Abstract 17934: Performance of an Electrocardiographic Deep Learning Model for Detecting Wall Motion Abnormalities: An Analysis of Impact From Cardiovascular Comorbidities and Race in an External Validation Study
Rayan A Ansari, neal bhatia, James Tooley, Vyom Thakkar, JUSTIN XU, Jessica Torres, Jagteshwar Tung, Mahmood Alhusseini, Paul L Clopton, Reza Sameni, Gari Clifford, Euan A Ashley, Marco V Perez, Matei Zaharia, Sanjiv M Narayan, Albert J Rogers- Physiology (medical)

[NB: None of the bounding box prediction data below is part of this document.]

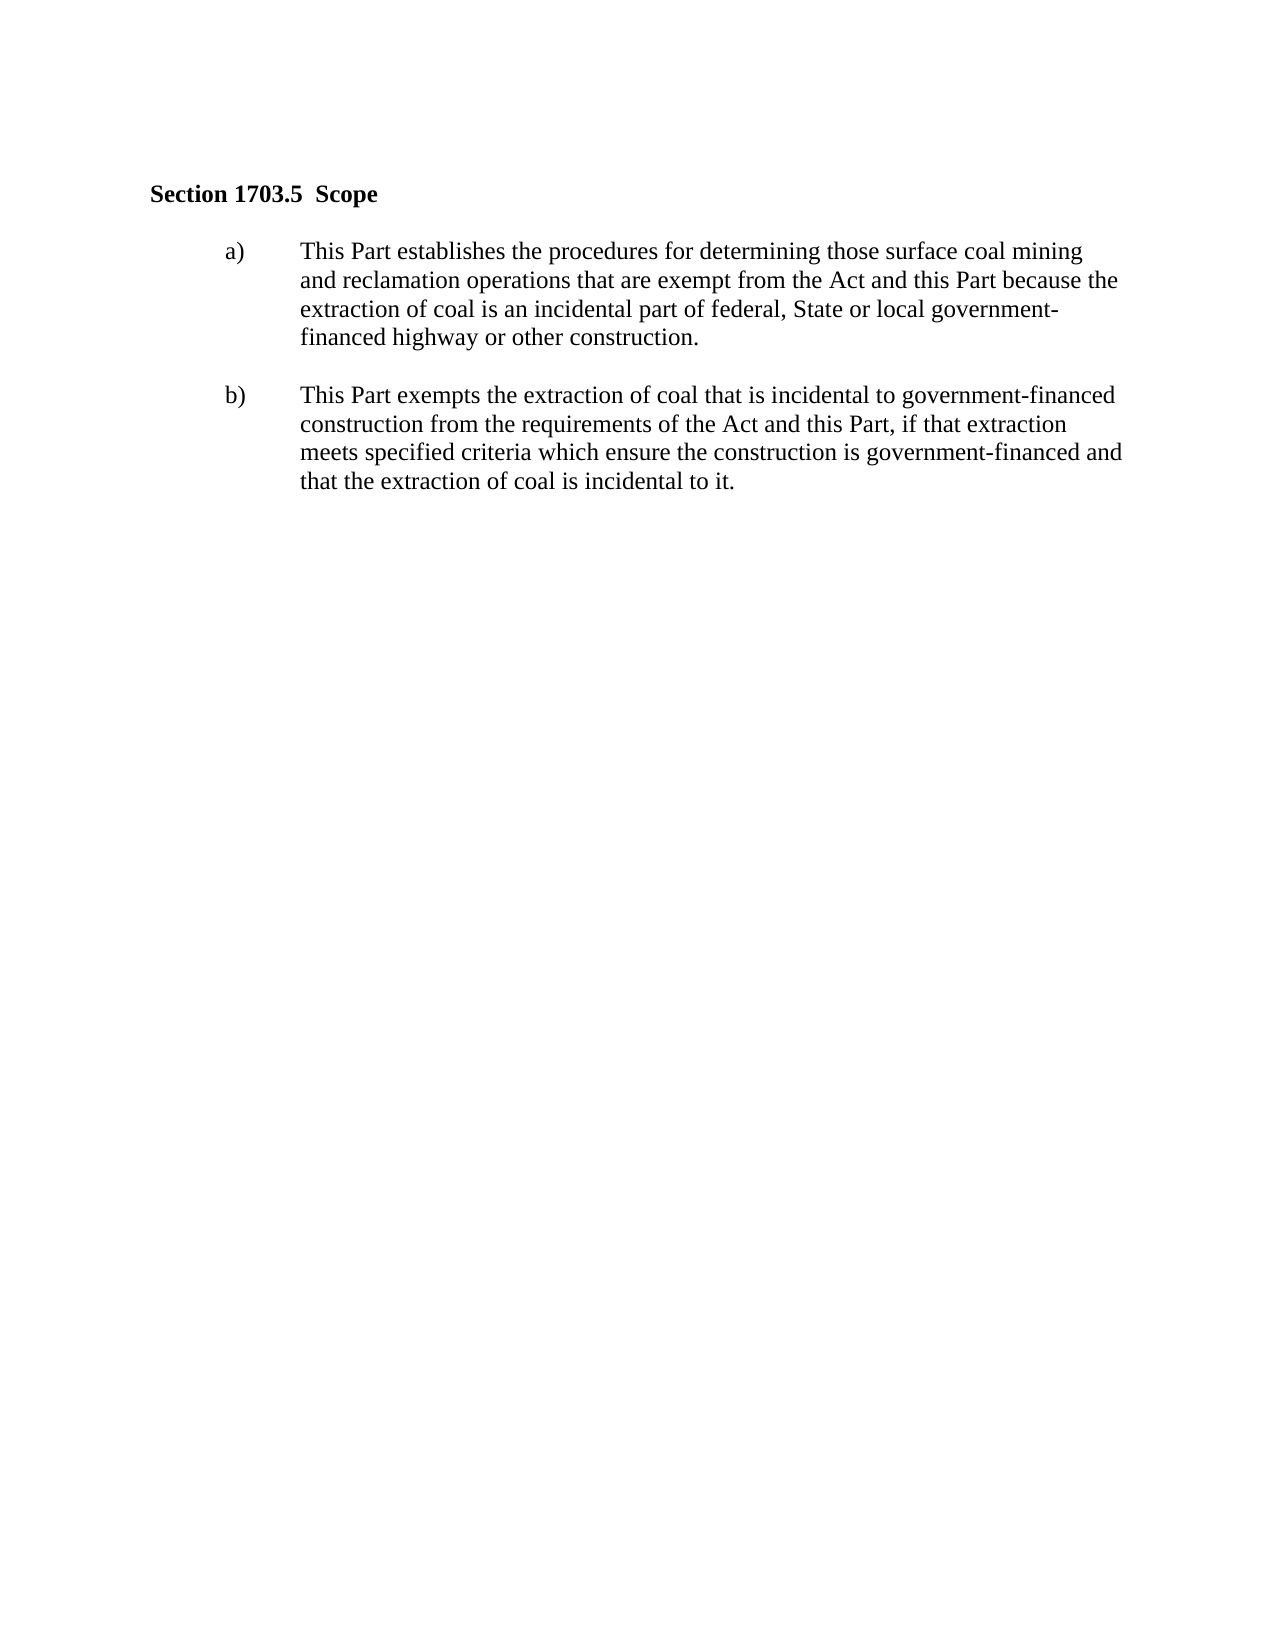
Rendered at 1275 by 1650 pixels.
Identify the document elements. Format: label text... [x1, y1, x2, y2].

text Section 1703.5 Scope [150, 179, 1125, 207]
text a) This Part establishes the procedures for determining those surface coal mining and reclamation operations that are exempt from the Act and this Part because the extraction of coal is an incidental part of federal, State or local government-financed highway or other construction. [225, 236, 1125, 351]
text b) This Part exempts the extraction of coal that is incidental to government-financed construction from the requirements of the Act and this Part, if that extraction meets specified criteria which ensure the construction is government-financed and that the extraction of coal is incidental to it. [225, 380, 1125, 495]
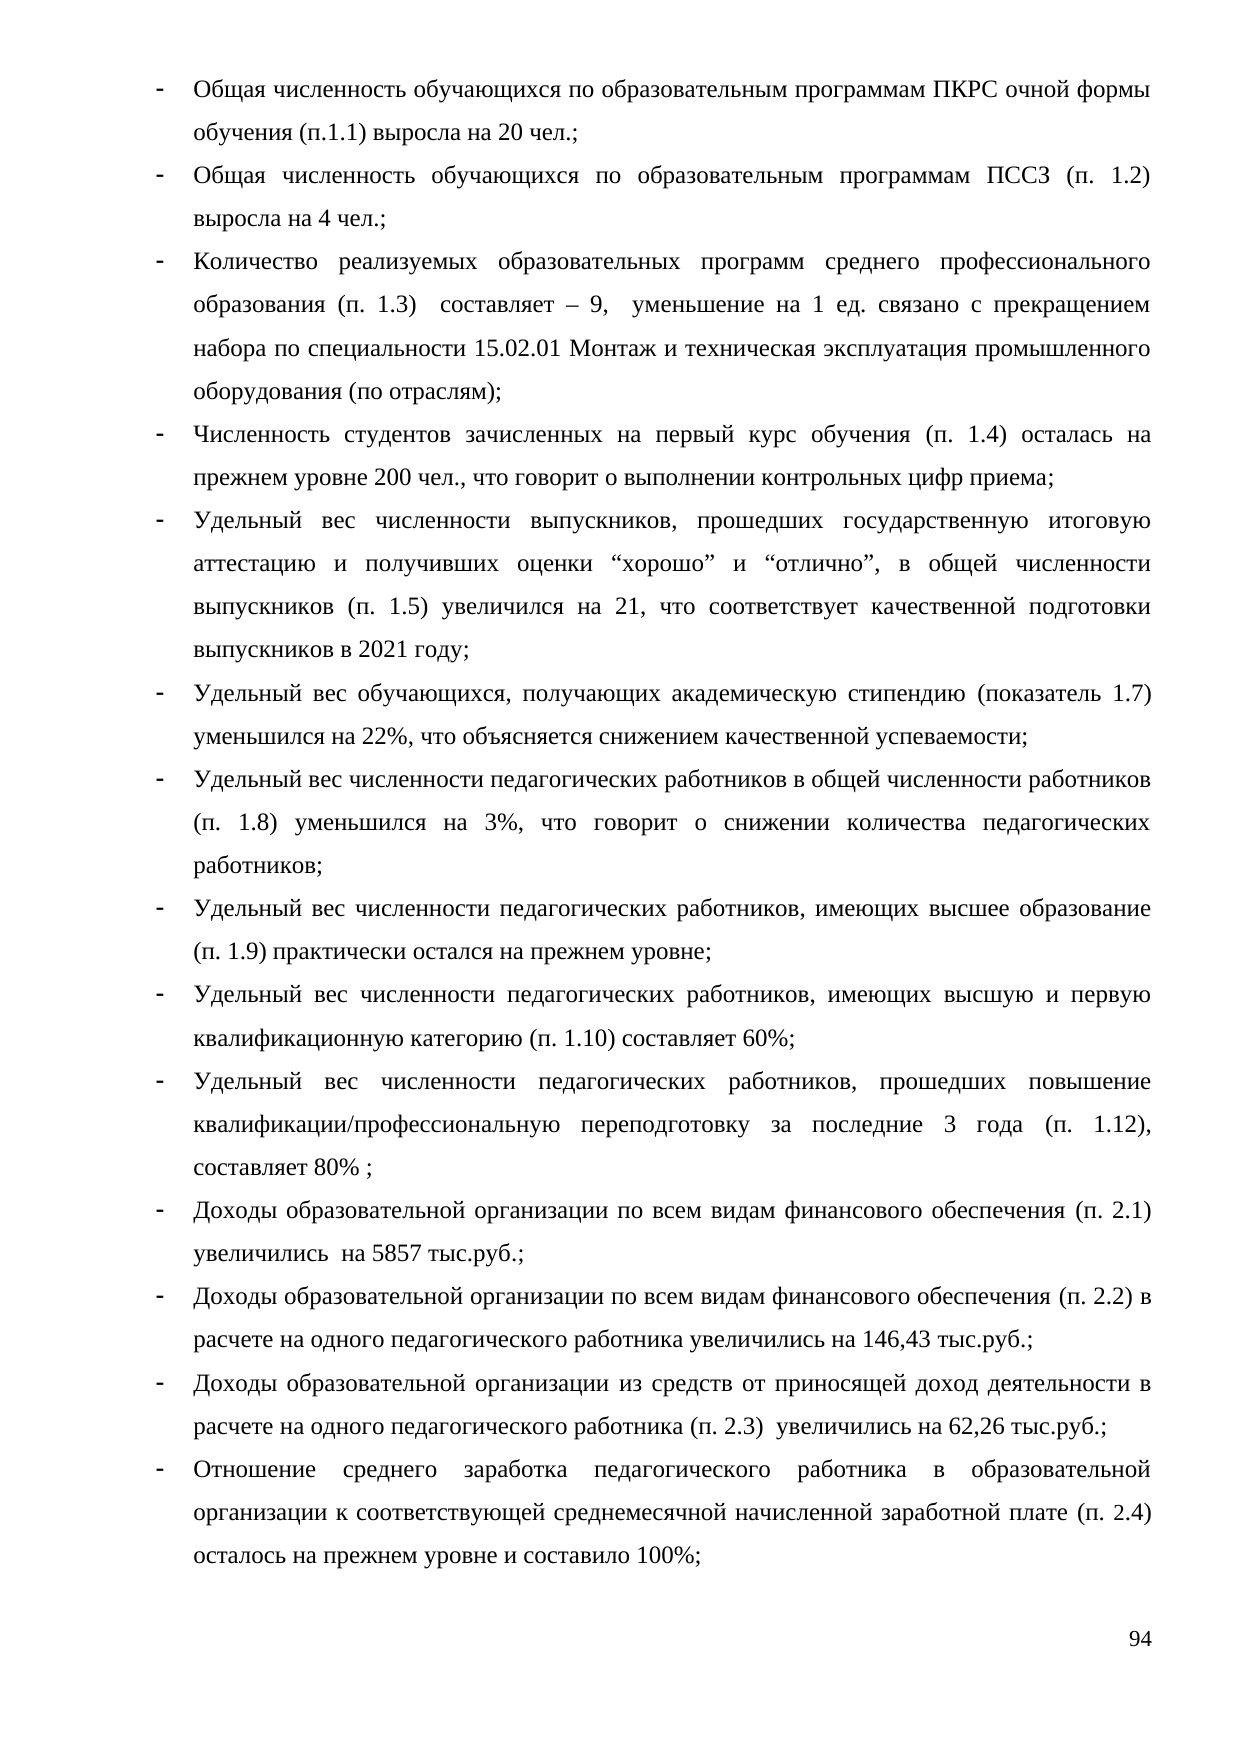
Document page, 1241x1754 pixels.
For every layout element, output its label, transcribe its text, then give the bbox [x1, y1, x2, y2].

list Численность студентов зачисленных на первый курс обучения (п. 1.4) осталась на прежнем уровне 200 чел., что говорит о выполнении контрольных цифр приема; [156, 419, 1152, 491]
list Общая численность обучающихся по образовательным программам ПКРС очной формы обучения (п.1.1) выросла на 20 чел.; [156, 74, 1152, 146]
list Общая численность обучающихся по образовательным программам ПССЗ (п. 1.2) выросла на 4 чел.; [156, 160, 1152, 232]
list Удельный вес обучающихся, получающих академическую стипендию (показатель 1.7) уменьшился на 22%, что объясняется снижением качественной успеваемости; [156, 678, 1152, 749]
list Доходы образовательной организации по всем видам финансового обеспечения (п. 2.2) в расчете на одного педагогического работника увеличились на 146,43 тыс.руб.; [156, 1281, 1152, 1353]
list Доходы образовательной организации из средств от приносящей доход деятельности в расчете на одного педагогического работника (п. 2.3) увеличились на 62,26 тыс.руб.; [156, 1368, 1152, 1439]
list Удельный вес численности педагогических работников, имеющих высшую и первую квалификационную категорию (п. 1.10) составляет 60%; [156, 979, 1152, 1051]
list Доходы образовательной организации по всем видам финансового обеспечения (п. 2.1) увеличились на 5857 тыс.руб.; [156, 1195, 1152, 1267]
list Отношение среднего заработка педагогического работника в образовательной организации к соответствующей среднемесячной начисленной заработной плате (п. 2.4) осталось на прежнем уровне и составило 100%; [156, 1454, 1152, 1569]
list Удельный вес численности педагогических работников, имеющих высшее образование (п. 1.9) практически остался на прежнем уровне; [156, 893, 1152, 965]
list Количество реализуемых образовательных программ среднего профессионального образования (п. 1.3) составляет – 9, уменьшение на 1 ед. связано с прекращением набора по специальности 15.02.01 Монтаж и техническая эксплуатация промышленного оборудования (по отраслям); [156, 246, 1152, 404]
list Удельный вес численности педагогических работников в общей численности работников (п. 1.8) уменьшился на 3%, что говорит о снижении количества педагогических работников; [156, 764, 1152, 879]
list Удельный вес численности педагогических работников, прошедших повышение квалификации/профессиональную переподготовку за последние 3 года (п. 1.12), составляет 80% ; [156, 1066, 1152, 1181]
list Удельный вес численности выпускников, прошедших государственную итоговую аттестацию и получивших оценки “хорошо” и “отлично”, в общей численности выпускников (п. 1.5) увеличился на 21, что соответствует качественной подготовки выпускников в 2021 году; [156, 505, 1152, 663]
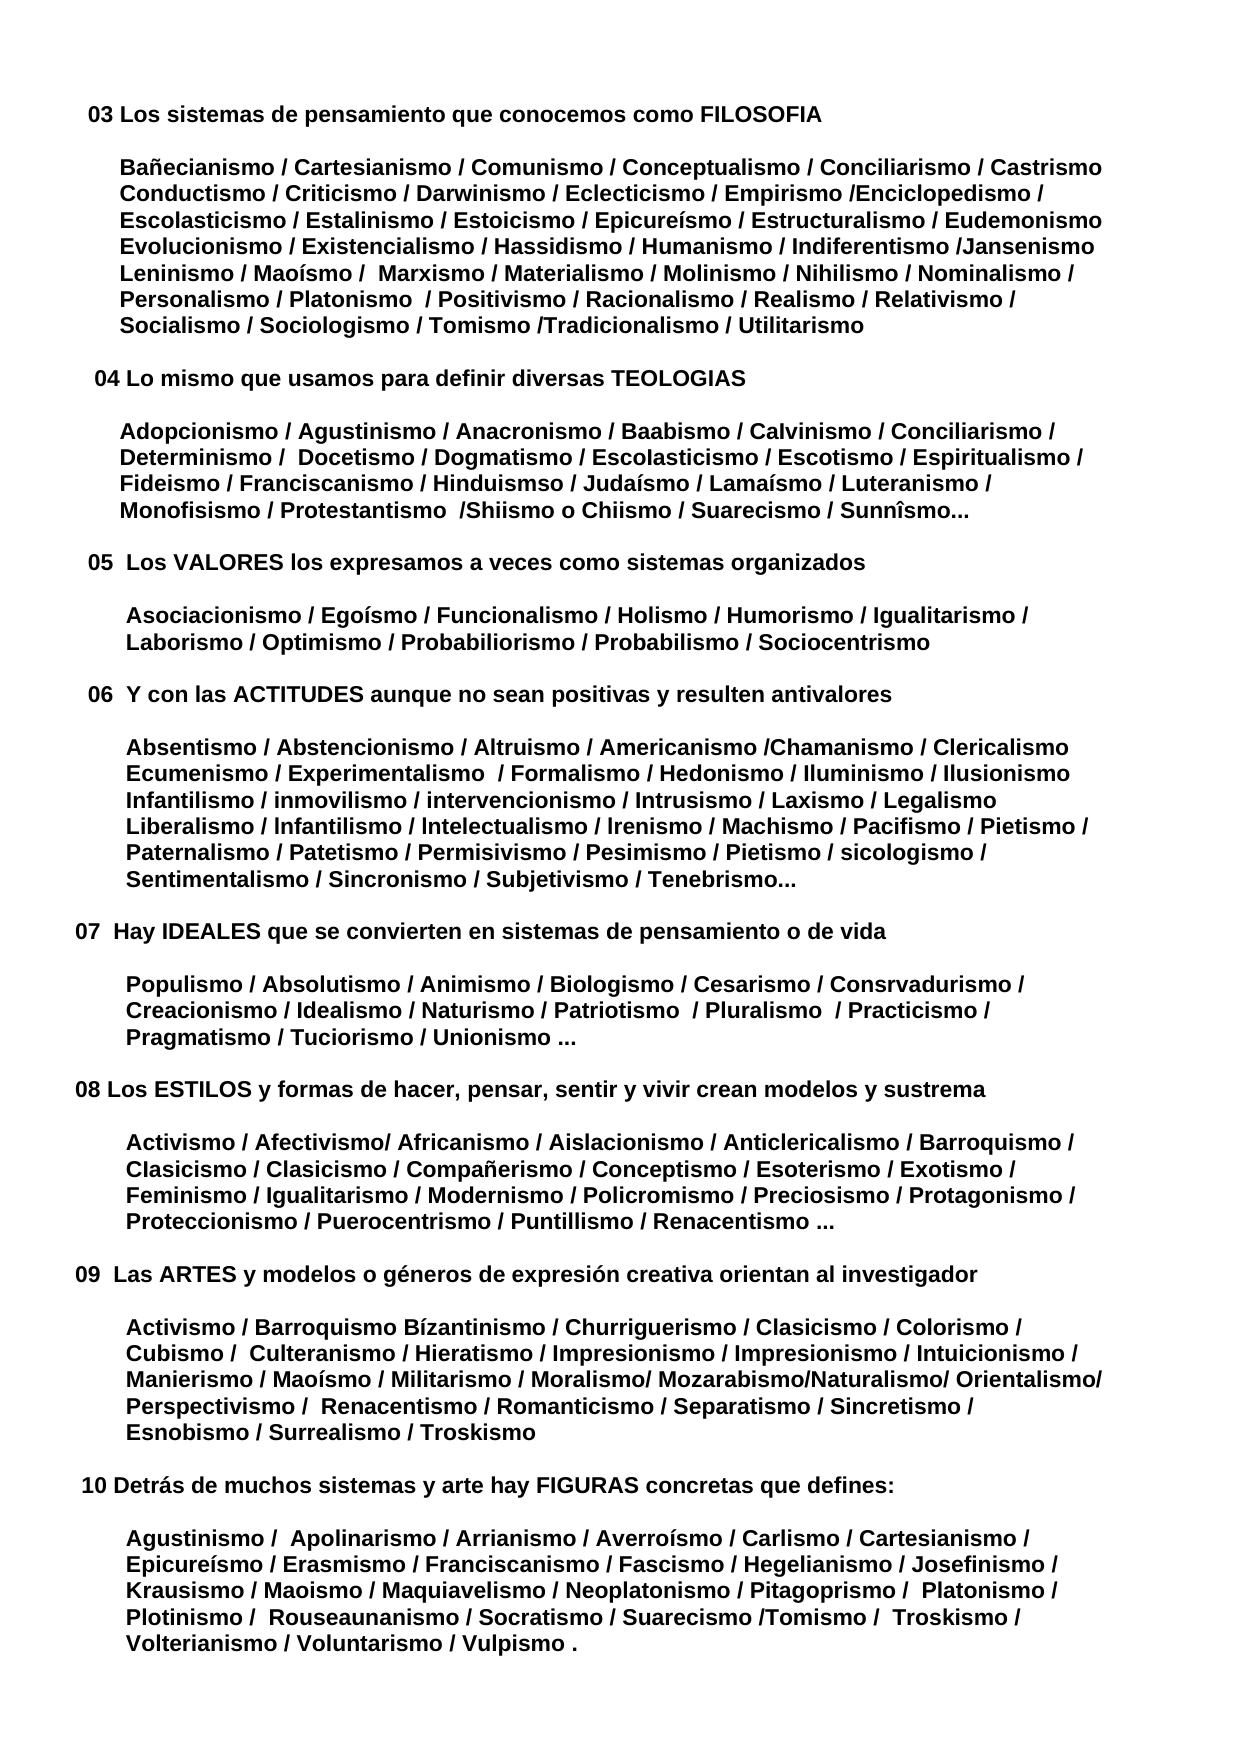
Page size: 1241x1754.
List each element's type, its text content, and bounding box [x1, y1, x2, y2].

- Cardiology and Cardiovascular Medicine
Introduction: Cardiac wall motion abnormalities (WMA) are key prognostic indicators for major cardiovascular events and mortality (MACE), yet poorly detected by current ECG screening such as for Q waves. Given that race and gender impact the ECG, it is also unknown if ECG screening for WMA could be applied broadly. We hypothesized that deep learning of the ECG could accurately identify WMA in diverse patients with varying comorbidities at 2 Institutions.
Methods: We developed a DL Convolutional Neural Network model on N=35,210 ECG records from Stanford University (iECG, Philips), labeled by natural language processing of echocardiography reports within 60 days ( Panel A ). The tested model was then externally validated on an independent set of N=2338 ECGs from Emory University (Muse, GE). Patients with ventricular pacing were excluded. The patient cohort was segmented by cardiovascular comorbidity (<3, >=3) and white vs. non-white race to compare model performance.
Results: The Stanford cohort (62.9±16.9 years, 47% female, 58% white, 6% black, 16% Asian, 23% >=3 comorbidities) differed from the Emory cohort (61.9±16.0 years, 48% female, 48% white, 41% black, 6% Asian, 52% >=3 comorbidities). Nevertheless, the Stanford model detected WMA in the Emory cohort with AUC 0.723. For patients with low and high comorbidity burdens, the AUC was 0.71 and 0.69, respectively. For White and Non-White patients, the AUC was 0.74/0.70 and 0.65/0.66, respectively ( Panel B ).
Conclusions: Across racial groups and patients with variable burden of comorbidities, a DL model of electrocardiograms robustly identifies WMAs in an external validation cohort despite differences in the populations. The model’s performance across different comorbidity and racial demographic groups underscores its potential for general clinical application, offering an effective tool for clinical screening and enhanced risk stratification.